Comment épargner pour votre moi du futur : confrontez les démons qui sommeillent en vous

Amy Klein

Nous avons tendance à vouloir éviter la peur. Marcher seul dans une forêt sombre? Non, merci. Être le passager dans une voiture de course qui roule à 250 km/h? Mieux vaut laisser cela aux experts.

Pourtant, bien qu’elle existe pour nous prévenir d’un danger imminent, la peur peut également être source de possibilités. Quand un être humain est confronté à quelque chose d’effrayant, il profite aussi souvent d’une occasion de croissance.

Il peut être bouleversant de déménager à l’autre bout du pays, de commencer un nouvel emploi ou de partir à l’aventure en eaux profondes. Cependant, ces moments sont souvent les plus exaltants et gratifiants dans la vie d’une personne. En fait, nous sommes prêts à parier que plus une situation fait peur, plus elle sera gratifiante au bout du compte.

L’acceptation et la liberté

Selon la Dre Jelena Kecmanovic, psychologue clinicienne du Behavior Therapy Institute à Arlington, en Virginie, bien des gens se concentrent sur le présent pour éviter de se rendre anxieux en pensant à demain.

« L’idée même de penser à quelque chose de désagréable, comme ne pas avoir d’argent plus tard ou prendre sa retraite, peut provoquer de l’anxiété, explique Mme Kecmanovic. Nous évitons donc la question pour ne pas ressentir [la peur]. »

Un homme et une femme font du jogging et portent un sac à dos

« Le problème, comme nous le savons tous, c’est que s’enfuir de l’avenir ne fait pas disparaître ce dernier. Pour combattre cette peur sociale, Mme Kecmanovic et son équipe se sont concentrées sur une question centrale : Comment les gens peuvent-ils affronter leur avenir afin de l’améliorer? »

Dans sa pratique, Mme Kecmanovic a introduit un type de thérapie appelé « thérapie d’acceptation et d’engagement ». Cette approche aide les patients à se sentir plus à l’aise par rapport aux émotions, pensées, souvenirs et sensations physiques qui leur sont désagréables. Au lieu d’enrayer les émotions difficiles, la thérapie d’acceptation et d’engagement propose aux gens d’accepter leurs pensées et leurs sentiments, et d’apprendre à ne pas y surréagir et à cesser de les éviter.

« Nous demandons aux patients de tenir compte des sentiments négatifs, indique Mme Kecmanovic. Que ressentent-ils dans leur corps? Est-ce qu’ils ont un nœud dans l’estomac, le cœur qui bat la chamade ou la gorge qui devient sèche? » 

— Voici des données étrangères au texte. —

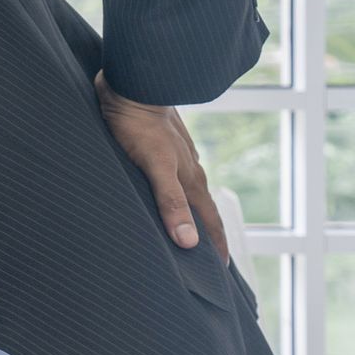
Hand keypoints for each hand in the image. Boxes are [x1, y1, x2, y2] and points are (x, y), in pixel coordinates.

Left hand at [93, 69, 227, 262]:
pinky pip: (172, 174)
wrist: (133, 81)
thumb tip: (189, 242)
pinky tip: (166, 192)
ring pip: (188, 191)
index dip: (217, 248)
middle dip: (209, 236)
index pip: (209, 222)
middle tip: (211, 261)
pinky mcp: (162, 142)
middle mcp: (189, 169)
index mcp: (190, 180)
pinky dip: (174, 192)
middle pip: (202, 209)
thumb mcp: (154, 167)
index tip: (222, 273)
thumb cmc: (138, 125)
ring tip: (190, 231)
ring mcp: (177, 155)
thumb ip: (170, 202)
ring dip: (192, 213)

Avec Mme Kecmanovic, les patients apprennent à composer avec ces expressions physiques de l’anxiété, sans toutefois les juger. Plus les patients arrivent à composer avec leur anxiété, plus ils sont à l’aise.

Les patients apprennent enfin qu’accepter cette anxiété initiale est sans danger et tout à fait tolérable. Pour de nombreuses personnes, la thérapie d’acceptation et d’engagement est plus qu’un outil psychologique; il s’agit d’un symbole de courage qui les accompagnera au cours de leur prochaine aventure – et vous pouvez vous aussi en profiter.

Un couple se regarde dans un miroir et la femme tient une fleur

Aussi doux qu’une rose

L’une des tactiques qu’emploie Mme Kecmanovic lors de la thérapie d’acceptation et d’engagement est d’encourager ses patients à rendre leurs pensées et leurs sentiments moins intimidants.

Prenons par exemple les mots « vieillissement », « retraite » et « épargne », qui ont tendance à rendre les patients très anxieux. Mme Kecmanovic leur demande de dire ces mots une centaine de fois à voix haute. Parfois, elle leur demande de les chanter ou de les dire d’une drôle de voix. En plus d’ajouter une touche d’humour à un concept jusque-là effrayant, l’exercice contribue à atténuer l’association négative.

« Nous voulons que les patients confrontent [ces mots], aient des pensées qui leur font peur, les examinent et les abordent », ajoute-t-elle. Soudainement, le monstre sous votre lit commence à ressembler davantage à un ami à qui vous pouvez décrire vos rêves les plus fous.